_WHAT IS NEEDED_. Return exactly the lines that run from the one containing "Number Mobile App" to the end of the entries, with both ends included.

BEGIN DATA UNDER STUDY

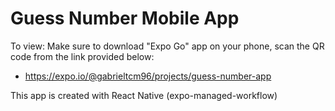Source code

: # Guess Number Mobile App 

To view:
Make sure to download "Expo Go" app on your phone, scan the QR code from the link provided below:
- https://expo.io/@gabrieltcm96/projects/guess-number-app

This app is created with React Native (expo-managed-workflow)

END DATA UNDER STUDY

_EXERCISE ANSWER_.
: # Guess Number Mobile App 

To view:
Make sure to download "Expo Go" app on your phone, scan the QR code from the link provided below:
- https://expo.io/@gabrieltcm96/projects/guess-number-app

This app is created with React Native (expo-managed-workflow)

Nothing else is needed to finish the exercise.